(Source records)

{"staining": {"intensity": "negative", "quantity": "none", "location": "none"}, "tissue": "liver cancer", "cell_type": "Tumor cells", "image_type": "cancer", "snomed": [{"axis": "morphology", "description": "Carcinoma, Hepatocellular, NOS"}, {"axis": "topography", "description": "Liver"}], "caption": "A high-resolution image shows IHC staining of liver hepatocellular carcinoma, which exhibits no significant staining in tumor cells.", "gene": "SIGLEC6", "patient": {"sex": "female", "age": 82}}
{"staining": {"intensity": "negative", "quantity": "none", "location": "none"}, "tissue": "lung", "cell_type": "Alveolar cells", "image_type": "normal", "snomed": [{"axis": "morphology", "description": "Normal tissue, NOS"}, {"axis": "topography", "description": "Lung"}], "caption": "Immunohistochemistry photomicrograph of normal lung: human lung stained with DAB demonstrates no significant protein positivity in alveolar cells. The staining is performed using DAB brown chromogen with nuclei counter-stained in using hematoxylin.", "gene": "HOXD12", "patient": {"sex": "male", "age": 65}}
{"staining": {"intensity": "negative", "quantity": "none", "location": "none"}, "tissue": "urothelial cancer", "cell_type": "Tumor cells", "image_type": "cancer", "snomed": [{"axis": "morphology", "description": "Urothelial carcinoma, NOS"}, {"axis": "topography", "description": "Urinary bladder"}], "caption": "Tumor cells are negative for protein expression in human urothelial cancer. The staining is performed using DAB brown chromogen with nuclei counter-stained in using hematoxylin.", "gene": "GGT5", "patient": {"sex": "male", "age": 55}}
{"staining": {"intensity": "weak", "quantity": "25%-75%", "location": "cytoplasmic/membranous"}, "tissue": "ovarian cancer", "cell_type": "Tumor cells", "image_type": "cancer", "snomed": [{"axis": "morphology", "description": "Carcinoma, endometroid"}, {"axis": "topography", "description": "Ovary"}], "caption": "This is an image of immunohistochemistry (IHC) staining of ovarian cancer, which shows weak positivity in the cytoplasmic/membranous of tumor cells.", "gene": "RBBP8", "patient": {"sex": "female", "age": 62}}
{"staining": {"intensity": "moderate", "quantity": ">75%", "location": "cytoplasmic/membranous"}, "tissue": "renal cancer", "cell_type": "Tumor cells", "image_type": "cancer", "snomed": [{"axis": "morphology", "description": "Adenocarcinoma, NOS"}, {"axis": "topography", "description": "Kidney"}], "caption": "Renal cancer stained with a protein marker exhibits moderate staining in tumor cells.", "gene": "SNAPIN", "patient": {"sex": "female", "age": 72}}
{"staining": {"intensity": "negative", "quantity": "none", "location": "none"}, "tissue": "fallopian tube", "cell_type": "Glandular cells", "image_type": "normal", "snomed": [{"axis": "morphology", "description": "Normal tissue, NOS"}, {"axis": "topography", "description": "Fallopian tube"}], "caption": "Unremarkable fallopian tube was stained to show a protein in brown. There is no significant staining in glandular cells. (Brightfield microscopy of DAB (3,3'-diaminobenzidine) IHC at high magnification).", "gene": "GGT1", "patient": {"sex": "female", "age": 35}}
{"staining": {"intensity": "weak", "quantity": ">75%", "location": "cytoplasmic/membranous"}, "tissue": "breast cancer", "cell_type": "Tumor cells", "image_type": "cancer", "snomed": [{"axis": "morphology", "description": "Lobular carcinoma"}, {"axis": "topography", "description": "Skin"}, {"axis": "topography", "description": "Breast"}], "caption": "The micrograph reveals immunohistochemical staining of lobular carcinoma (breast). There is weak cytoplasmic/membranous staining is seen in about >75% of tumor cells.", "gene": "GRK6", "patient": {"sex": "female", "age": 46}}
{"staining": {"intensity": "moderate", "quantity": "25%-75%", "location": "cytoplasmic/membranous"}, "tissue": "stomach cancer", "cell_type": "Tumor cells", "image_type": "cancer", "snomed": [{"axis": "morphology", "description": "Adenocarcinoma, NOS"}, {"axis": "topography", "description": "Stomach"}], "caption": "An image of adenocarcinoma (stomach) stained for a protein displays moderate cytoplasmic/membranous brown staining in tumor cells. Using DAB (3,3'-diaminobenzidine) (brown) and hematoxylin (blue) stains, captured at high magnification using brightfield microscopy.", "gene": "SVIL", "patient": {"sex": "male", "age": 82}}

▸ **EXERCISE**
Starting at the line above that contains "fallopian tube was", repeat each line exactly up to and including the line that contains "micrograph reveals immunohistochemical", and stop there.

▸ **EXERCISE ANSWER**
{"staining": {"intensity": "negative", "quantity": "none", "location": "none"}, "tissue": "fallopian tube", "cell_type": "Glandular cells", "image_type": "normal", "snomed": [{"axis": "morphology", "description": "Normal tissue, NOS"}, {"axis": "topography", "description": "Fallopian tube"}], "caption": "Unremarkable fallopian tube was stained to show a protein in brown. There is no significant staining in glandular cells. (Brightfield microscopy of DAB (3,3'-diaminobenzidine) IHC at high magnification).", "gene": "GGT1", "patient": {"sex": "female", "age": 35}}
{"staining": {"intensity": "weak", "quantity": ">75%", "location": "cytoplasmic/membranous"}, "tissue": "breast cancer", "cell_type": "Tumor cells", "image_type": "cancer", "snomed": [{"axis": "morphology", "description": "Lobular carcinoma"}, {"axis": "topography", "description": "Skin"}, {"axis": "topography", "description": "Breast"}], "caption": "The micrograph reveals immunohistochemical staining of lobular carcinoma (breast). There is weak cytoplasmic/membranous staining is seen in about >75% of tumor cells.", "gene": "GRK6", "patient": {"sex": "female", "age": 46}}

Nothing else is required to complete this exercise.